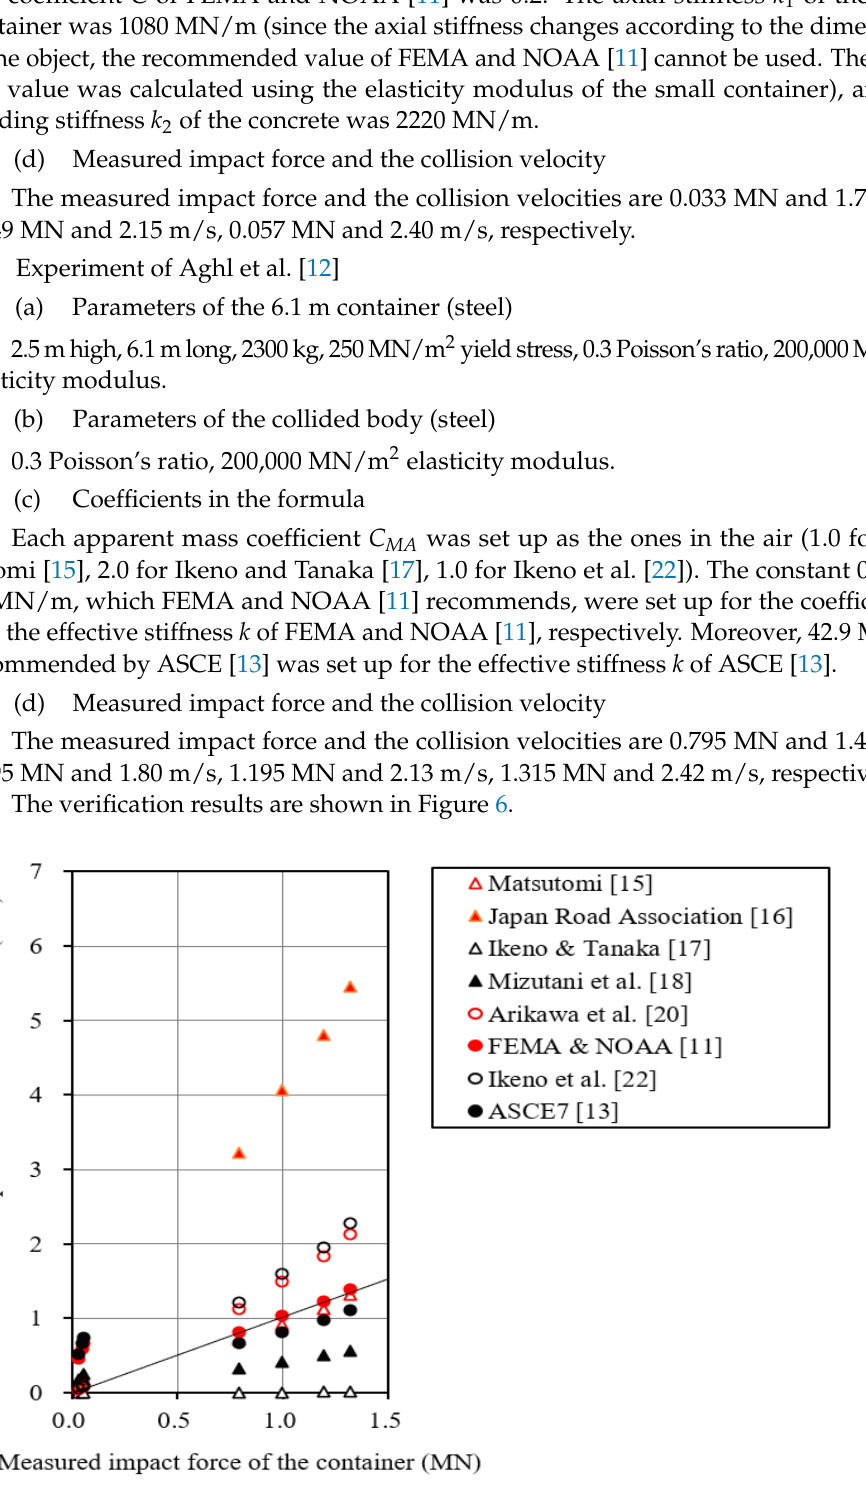
Figure 6. Comparison of impact forces for the containers.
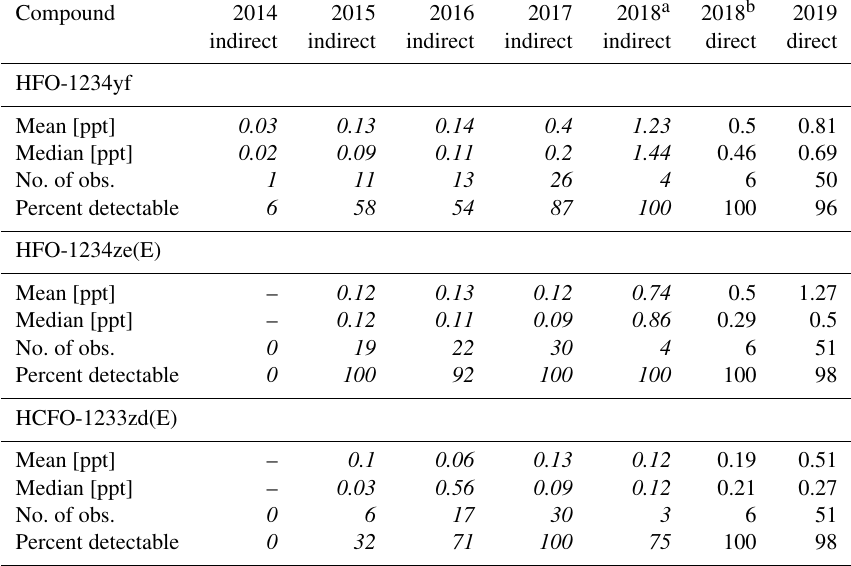
a Data of 2018 are calculated indirectly until 23 October. b Data of 2018 are calculated directly since 24 October, using the calibration standard GUF-16.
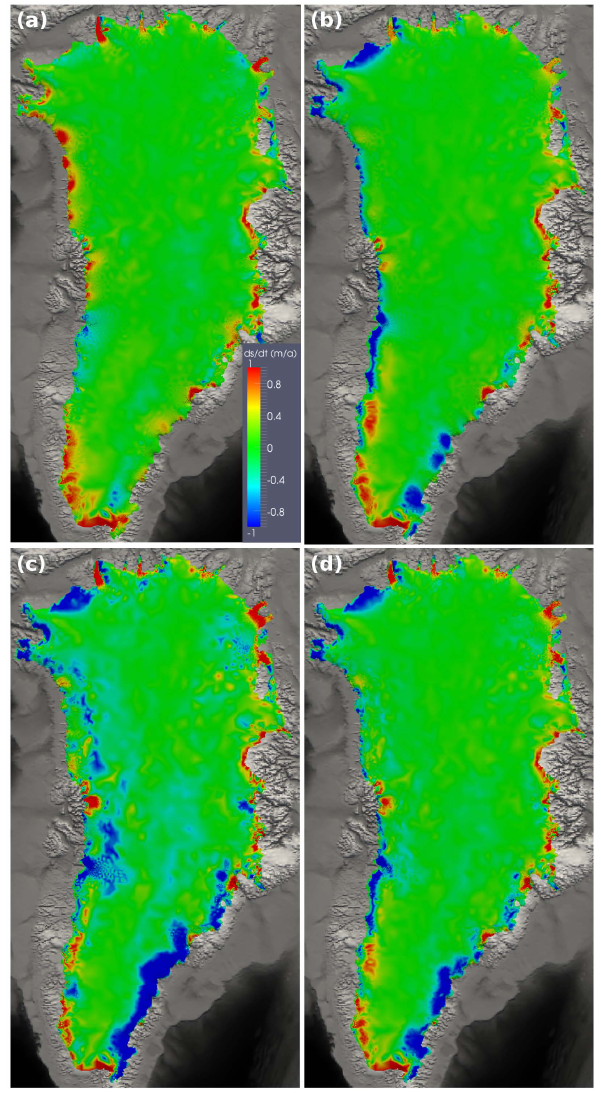
Fig. 9. Free surface elevation rate of change after 10yr for experi- ments (a) C1 BF1, (b) C2 BF1, (c) C2 BF2, and (d) C2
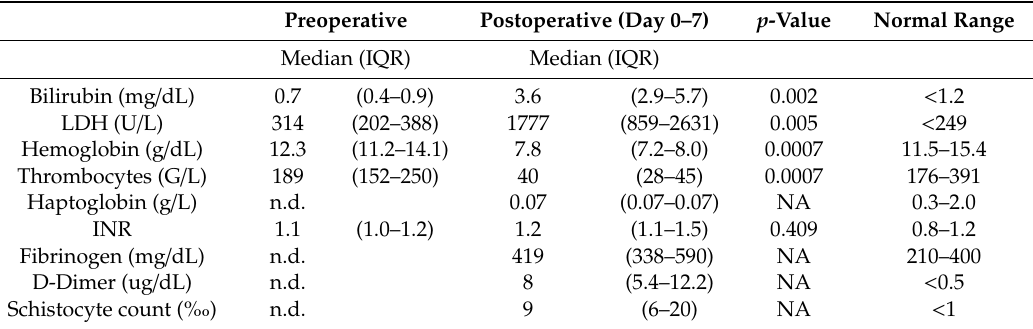
Table 4. Laboratory parameters of patients with TMA ( n =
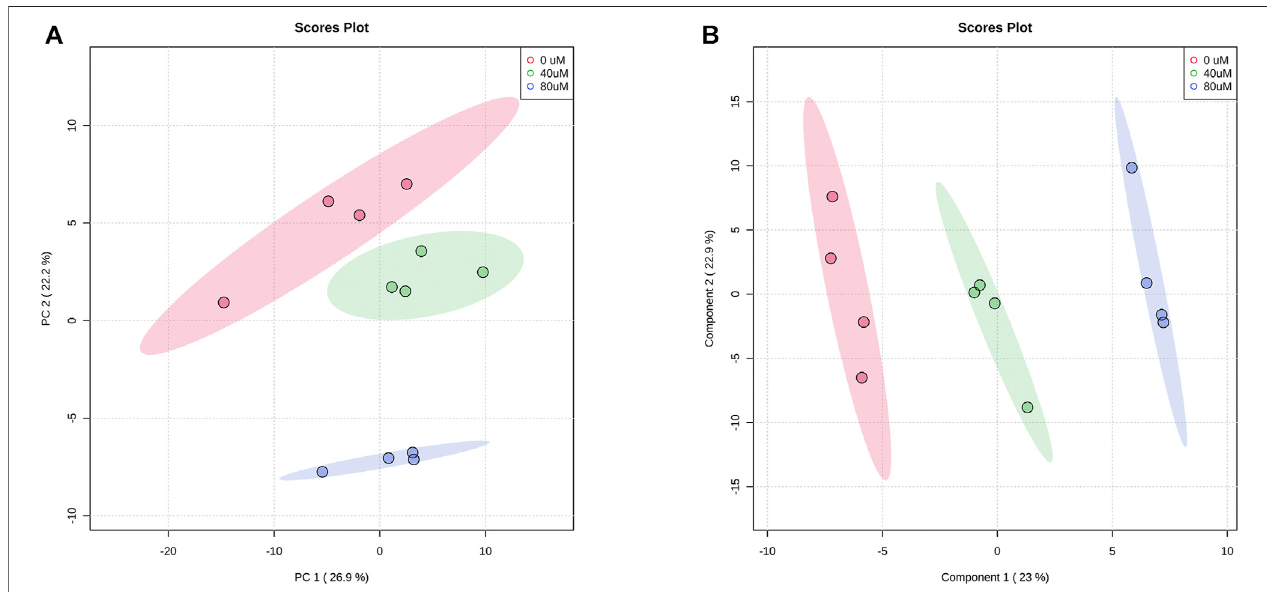
FIGURE 2 | Score plots of PCA (A) and PLS-DA (B) models for the metabolome data obtained by LC-MS, showing the metabolic pro fi le differences between control and EGCG-treated groups. Red cycle: control group; green cycle: 40 μ M EGCG-treated group; blue cycle: 80 μ M EGCG-treated group.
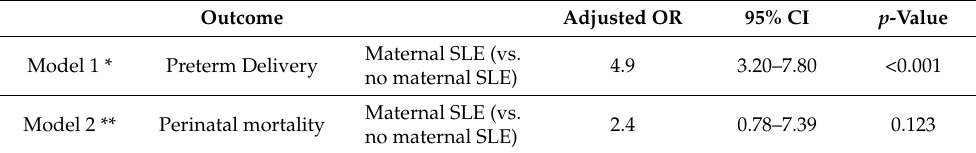
Table 3. GEE models for preterm delivery and perinatal mortality.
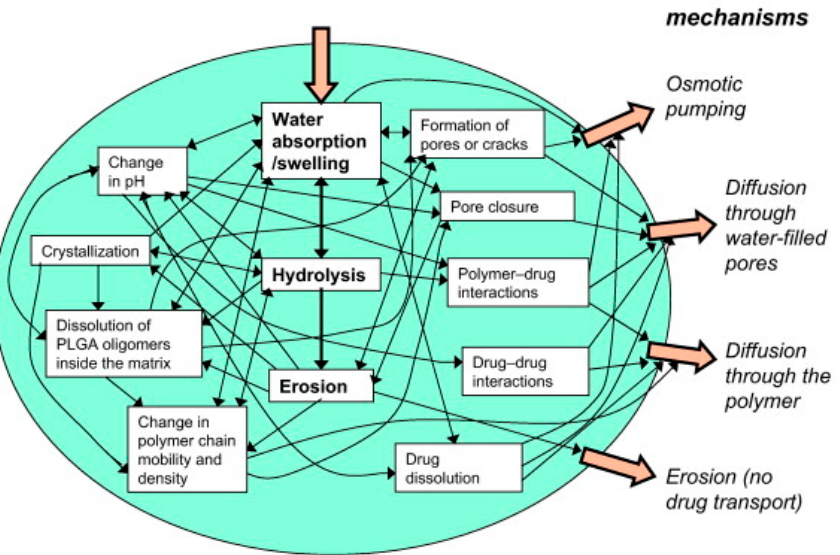
Figure 6. The complex picture of the different factors that influence drug release from PLGA matrices. Arrows illustrate the effects of the properties of the DDS and the surrounding environment on the processes that, in turn, influence drug release. Reprinted with permission from Fredenberg et al. (2011) [479]. Copyright 2021 Elsevier.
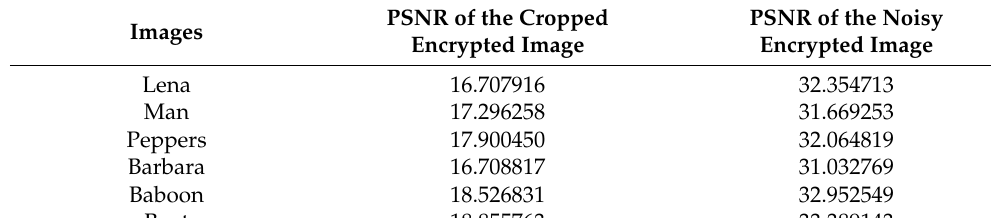
Table 5. PSNR values of the cropped encrypted images.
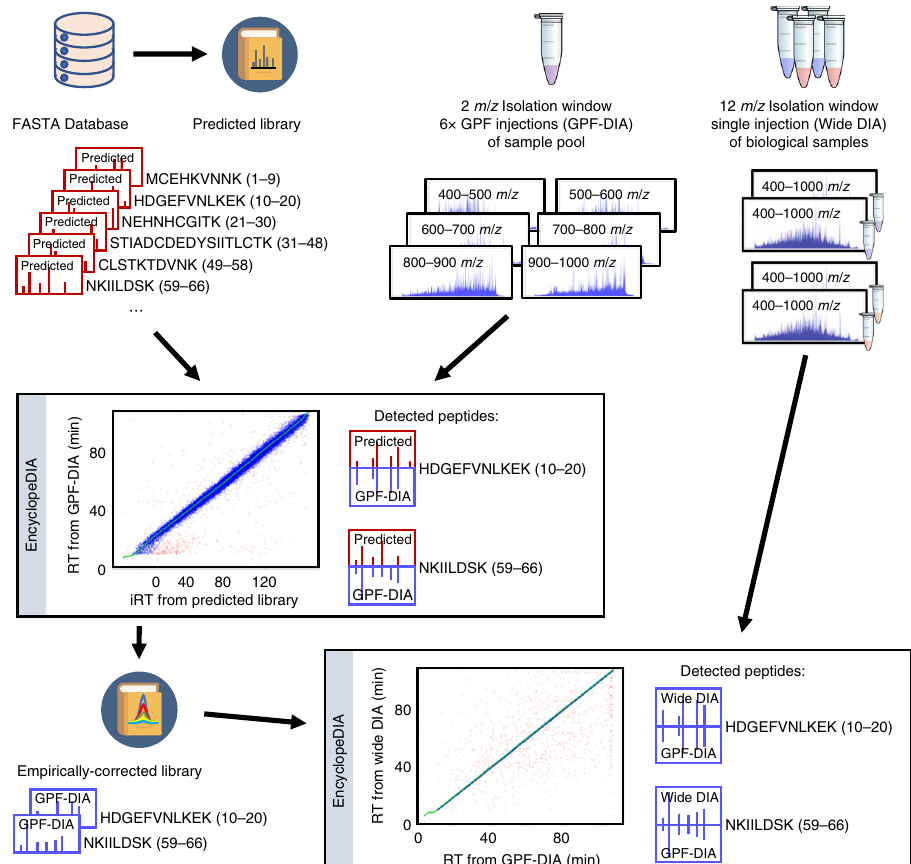
Fig. 1 Work fl ow for generating empirically corrected libraries. Fragmentation patterns and indexed retention times (iRTs) are generated with Prosit for all possible tryptic peptides in a FASTA database, and these predictions are compiled into a predicted spectrum library. In this example, peptides from CDPK2 are shown with start/stop indices within the protein indicated in parentheses (red predicted spectra). We use EncyclopeDIA to search GPF-DIA acquisitions of a sample pool with that library, and peptides detection results are compiled into a experiment-speci fi c, empirically corrected library. This new library contains fragmentation patterns and retention times extracted from the GPF-DIA data for only the detected peptides (blue empirical spectra). Since GPF-DIA and single-injection DIA have the same instrumentation and on-column matrix, retention times and fragmentation patterns in the empirically corrected library are more closely aligned than the original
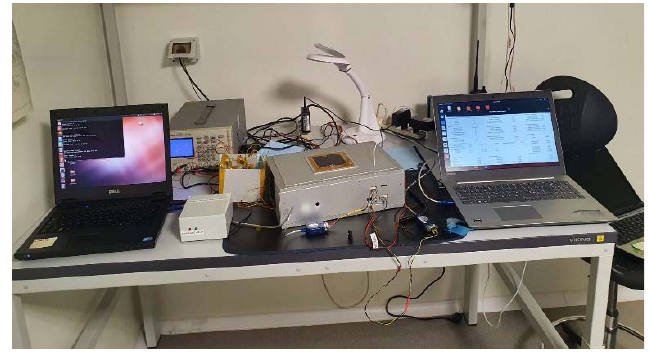
Figure 5. Setup of the Functional Tests.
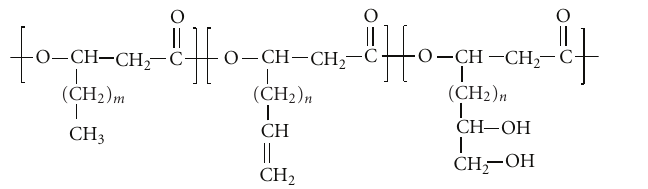
Figure 3: PHOU with pendant hydroxyl groups (PHOU-OH).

+--

Both the line containing "Table 4. Laboratory" and the line containing "Table 3. GEE" above belong in the output, as do the lines between them. Print them exactly, without pictures.

Table 4. Laboratory parameters of patients with TMA ( n =
FIGURE 2 | Score plots of PCA (A) and PLS-DA (B) models for the metabolome data obtained by LC-MS, showing the metabolic pro fi le differences between control and EGCG-treated groups. Red cycle: control group; green cycle: 40 μ M EGCG-treated group; blue cycle: 80 μ M EGCG-treated group.
Table 3. GEE models for preterm delivery and perinatal mortality.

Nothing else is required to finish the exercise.